14 Toch zond Chirom nog honderd twintig talenten goud aan den koning.
And Hiram sent to the king one hundred and twenty talents of gold.
15 Ziehier, hoe het stond met de verplichte arbeiders, die koning Salomon liet opkomen voor de bouw van de tempel van Jahweh, zijn eigen paleis, het Millo, de muur van Jerusalem en van Chasor, Megiddo en Gézer.
And this is the manner of the levy which king Solomon raised, to build the house of the Lord, and his own house, and the Millo, and the wall of Jerusalem, and Chazor, and Megiddo, and Gezer.
16 Farao, de koning van Egypte, was opgetrokken en had Gézer ingenomen, het in brand gestoken en de Kanaänieten, die er woonden, gedood. Nu had hij de stad als huwelijksgift geschonken aan zijn dochter, de vrouw van Salomon.
(Pharaoh king of Egypt had gone up, and captured Gezer, and burnt it with fire, and slain the Canaanites that dwelt in the city, and given it as a marriage-present unto his daughter, Solomon's wife.
17 Daarom herbouwde Salomon Gézer. Verder bouwde hij Laag-Bet-Choron,
And Solomon built Gezer, and lower Beth-choron,
18 Baälat en Tamar in de woestijn van Juda;
And Ba'alath, and Thadmor in the wilderness, in the land,
19 bovendien nog al zijn voorraadsteden, wagensteden en ruitersteden en alle ontworpen gebouwen in Jerusalem, op de Libanon en in geheel zijn rijksgebied.
And all the treasure-cities that Solomon had, and the cities for the chariots, and the cities for the horsemen, and the [other] desire of Solomon which he desired to build in Jerusalem, and in Lebanon, and in all the land of his dominion.)
20 Heel de overgebleven bevolking der Amorieten, Chittieten, Perizzieten, Chiwwieten en Jeboesieten, die niet tot de Israëlieten behoorden, liet Salomon voor de arbeidsdienst opkomen.
All the people that were left of the Emorites, the Hittites, the Perizzites, the Hivites, and the Jebusites, who were not of the children of Israel,
21 Het waren de nakomelingen van hen, die in het land waren overgebleven, en die de Israëlieten niet hadden kunnen uitroeien. Zo is het gebleven tot op deze dag.
Their children that were left after them in the land, whom the children of Israel had not been able utterly to destroy, these did Solomon levy as tributary laborers until this day.
22 Maar van de Israëlieten maakte hij niemand tot arbeider; zij waren zijn soldaten, hovelingen, legeroversten, bevelvoerders, wagenmenners en ruiters.

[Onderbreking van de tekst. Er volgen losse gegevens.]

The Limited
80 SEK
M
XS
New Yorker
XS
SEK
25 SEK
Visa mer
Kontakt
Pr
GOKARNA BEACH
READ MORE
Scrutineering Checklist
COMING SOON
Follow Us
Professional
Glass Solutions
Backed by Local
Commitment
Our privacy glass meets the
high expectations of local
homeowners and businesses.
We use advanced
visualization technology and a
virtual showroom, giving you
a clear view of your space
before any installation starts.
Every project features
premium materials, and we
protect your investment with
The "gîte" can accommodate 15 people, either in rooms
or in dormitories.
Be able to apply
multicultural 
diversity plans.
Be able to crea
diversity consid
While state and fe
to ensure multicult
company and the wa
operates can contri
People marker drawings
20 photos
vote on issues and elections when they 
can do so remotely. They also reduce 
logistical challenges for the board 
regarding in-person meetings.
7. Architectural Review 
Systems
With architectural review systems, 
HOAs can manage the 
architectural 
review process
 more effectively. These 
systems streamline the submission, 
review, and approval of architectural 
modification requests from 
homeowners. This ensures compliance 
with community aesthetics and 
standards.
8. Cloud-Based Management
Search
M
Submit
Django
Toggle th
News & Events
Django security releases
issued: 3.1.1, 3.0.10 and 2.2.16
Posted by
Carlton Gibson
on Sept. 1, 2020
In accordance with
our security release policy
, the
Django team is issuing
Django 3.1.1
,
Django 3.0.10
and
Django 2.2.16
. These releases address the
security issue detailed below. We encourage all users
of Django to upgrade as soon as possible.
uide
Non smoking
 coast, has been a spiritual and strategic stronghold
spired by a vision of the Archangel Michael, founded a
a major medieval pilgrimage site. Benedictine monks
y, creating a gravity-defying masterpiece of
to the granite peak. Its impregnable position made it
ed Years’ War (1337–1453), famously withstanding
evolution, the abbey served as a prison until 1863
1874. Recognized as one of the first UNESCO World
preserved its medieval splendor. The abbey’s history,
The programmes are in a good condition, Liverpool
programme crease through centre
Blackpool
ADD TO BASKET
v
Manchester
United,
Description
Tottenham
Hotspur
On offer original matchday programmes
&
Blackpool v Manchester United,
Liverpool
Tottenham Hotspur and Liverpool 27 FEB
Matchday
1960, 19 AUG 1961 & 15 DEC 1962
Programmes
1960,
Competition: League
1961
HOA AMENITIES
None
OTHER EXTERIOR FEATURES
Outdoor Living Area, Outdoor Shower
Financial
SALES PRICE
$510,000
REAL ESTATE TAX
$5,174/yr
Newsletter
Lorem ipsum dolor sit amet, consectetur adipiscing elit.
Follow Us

Yet of the children of Israel did Solomon make no one a bond-man; but they were the men of war, and his servants, and his princes, and his captains, and the officers of his chariots, and of his horsemen.
23 Tot hen behoorden ook de vijf honderd vijftig hoofdopzichters, die over het werk van Salomon stonden, en toezicht hielden over het volk, dat het werk moest verrichten.

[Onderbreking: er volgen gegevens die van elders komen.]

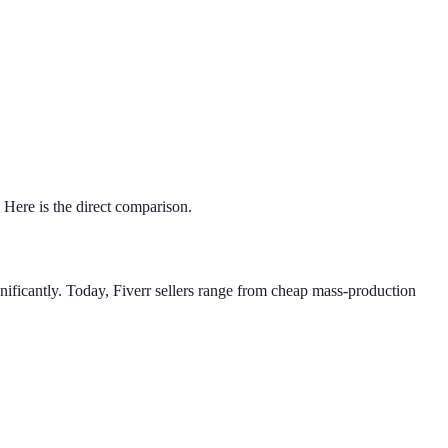
 Here is the direct comparison.
ignificantly. Today, Fiverr sellers range from cheap mass-production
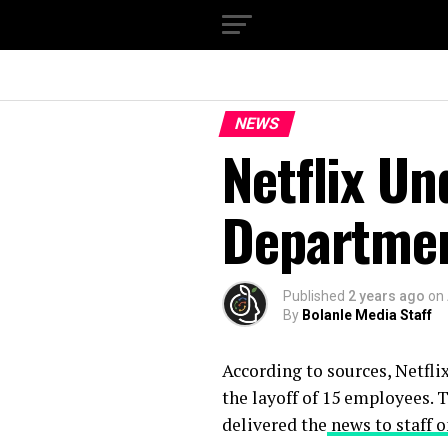
NEWS
Netflix Un
Departme
Published
2 years ago
on
By
Bolanle Media Staff
According to sources, Netflix
the layoff of 15 employees. 
delivered the
news to staff 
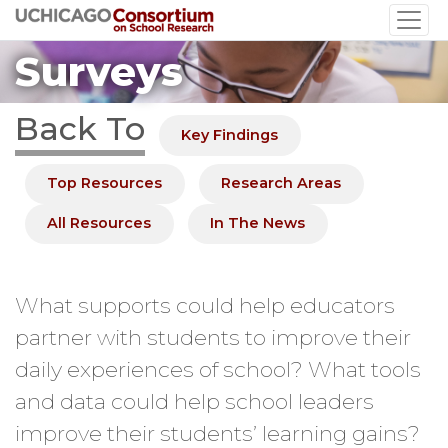
Skip
to
Surveys
main
content
Back To
Key Findings
Top Resources
Research Areas
All Resources
In The News
What supports could help educators
partner with students to improve their
daily experiences of school? What tools
and data could help school leaders
improve their students’ learning gains?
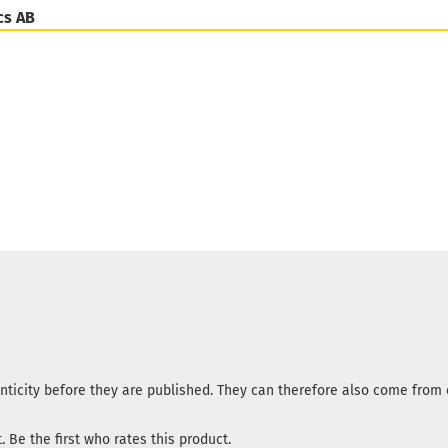
cs AB
nticity before they are published. They can therefore also come fro
 Be the first who rates this product.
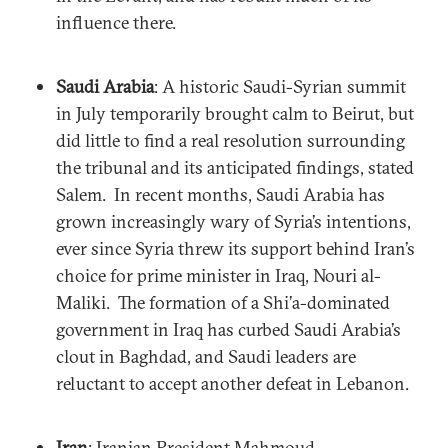
influence there.
Saudi Arabia
: A historic Saudi-Syrian summit
in July temporarily brought calm to Beirut, but
did little to find a real resolution surrounding
the tribunal and its anticipated findings, stated
Salem. In recent months, Saudi Arabia has
grown increasingly wary of Syria’s intentions,
ever since Syria threw its support behind Iran’s
choice for prime minister in Iraq, Nouri al-
Maliki. The formation of a Shi’a-dominated
government in Iraq has curbed Saudi Arabia’s
clout in Baghdad, and Saudi leaders are
reluctant to accept another defeat in Lebanon.
Iran
: Iranian President Mahmoud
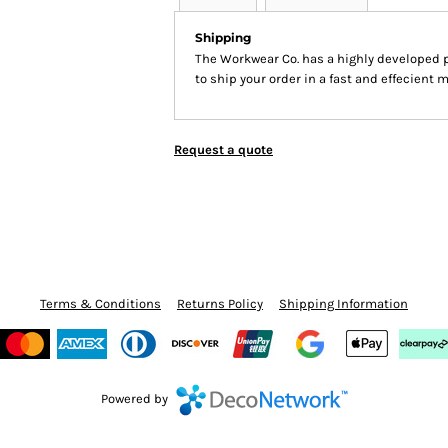
Shipping
The Workwear Co. has a highly developed 
to ship your order in a fast and effecient 
Request a quote
Terms & Conditions
Returns Policy
Shipping Information
Powered by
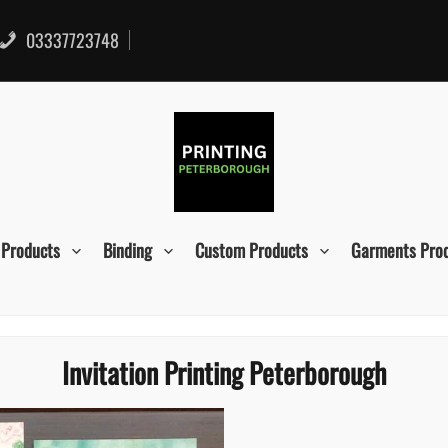
03337723748
 Products
Binding
Custom Products
Garments Pro
Invitation Printing Peterborough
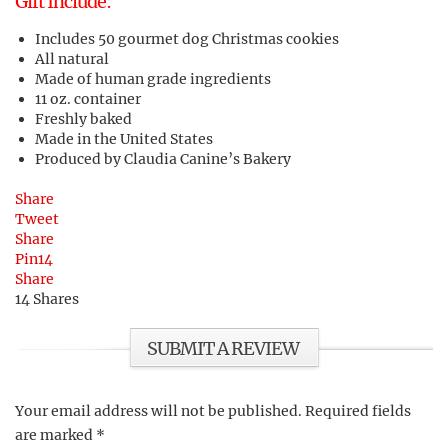
Gift Include:
Includes 50 gourmet dog Christmas cookies
All natural
Made of human grade ingredients
11 oz. container
Freshly baked
Made in the United States
Produced by Claudia Canine’s Bakery
Share
Tweet
Share
Pin
14
Share
14
Shares
SUBMIT A REVIEW
Your email address will not be published.
Required fields
are marked
*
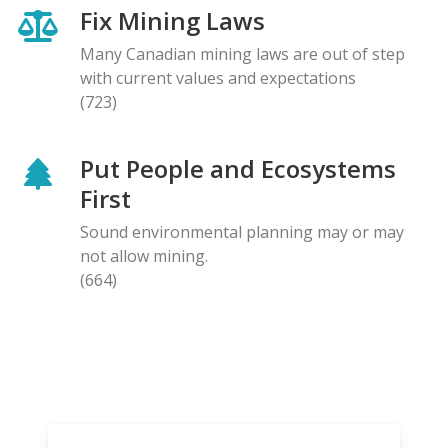
Fix Mining Laws
Many Canadian mining laws are out of step
with current values and expectations
(723)
Put People and Ecosystems
First
Sound environmental planning may or may
not allow mining.
(664)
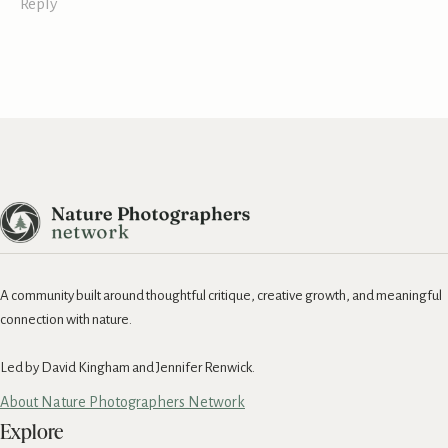
Reply
A community built around thoughtful critique, creative growth, and meaningful
connection with nature.
Led by David Kingham and Jennifer Renwick.
About Nature Photographers Network
Explore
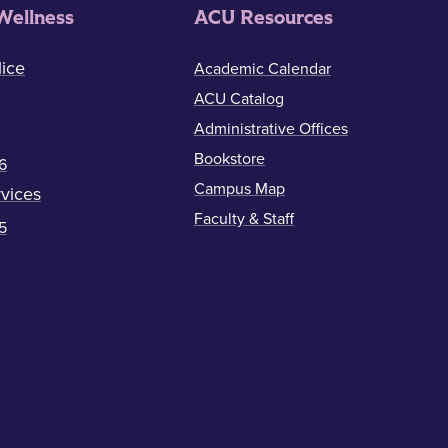
Wellness
ACU Resources
ice
Academic Calendar
ACU Catalog
Administrative Offices
Bookstore
6
Campus Map
vices
Faculty & Staff
5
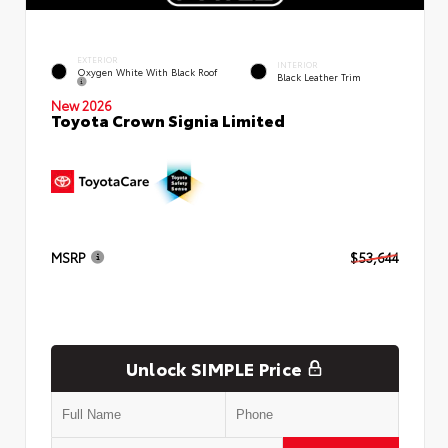
EXTERIOR
INTERIOR
Oxygen White With Black Roof
Black Leather Trim
New 2026
Toyota Crown Signia Limited
MSRP
$53,644
Unlock SIMPLE Price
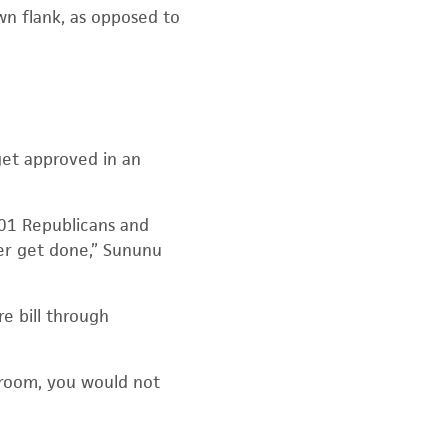
n flank, as opposed to
get approved in an
201 Republicans and
er get done,” Sununu
e bill through
 room, you would not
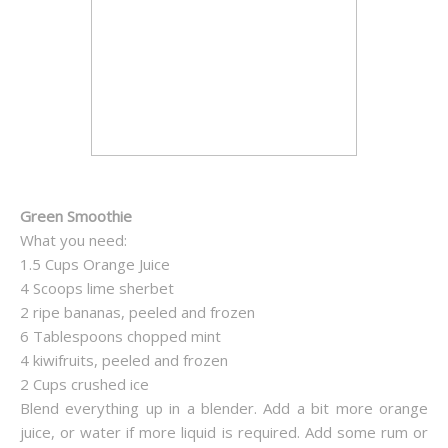
Green Smoothie
What you need:
1.5 Cups Orange Juice
4 Scoops lime sherbet
2 ripe bananas, peeled and frozen
6 Tablespoons chopped mint
4 kiwifruits, peeled and frozen
2 Cups crushed ice
Blend everything up in a blender. Add a bit more orange
juice, or water if more liquid is required. Add some rum or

These [also] were the chiefs of the superintendents that were over Solomon's work, five hundred and fifty, who ruled over the people that wrought on the work.
24 Toen de dochter van Farao uit de Davidstad het paleis had betrokken, dat Salomon voor haar had gebouwd, trok hij het Millo op.
But Pharaoh's daughter came up out of the city of David unto her house which he had built for her: then did he build the Millo.
25 En nadat Salomon de tempel voltooid had, offerde hij drie maal per jaar brand- en vredeoffers op het altaar, dat hij voor Jahweh had gebouwd, en brandde hij reukwerk voor het aanschijn van Jahweh.
And Solomon did offer three times in every year burnt-offerings and peace-offerings upon the altar which he had built unto the Lord, and he burnt incense upon the one that was before the Lord. So he finished the house.
26 Ook rustte Salomon een vloot uit te Esjon-Géber bij Elat, aan de oever van de Rode Zee, in het land van Edom.
And king Solomon made a ship in 'Ezyon-geber, which is near Eloth, on the shore of the Red Sea, in the land of Edom.
27 Op deze vloot plaatste Chirom zijn ervaren scheepslieden naast het scheepsvolk van Salomon.
And Hiram sent in the ship his servants, seamen, that had knowledge of the sea, with the servants of Solomon.
28 Zij gingen naar Ofir, waar ze vier honderd twintig talenten goud haalden, dat ze bij koning Salomon brachten.
And they came to Ophir, and fetched from there gold, four hundred and twenty talents, and brought it to king Solomon.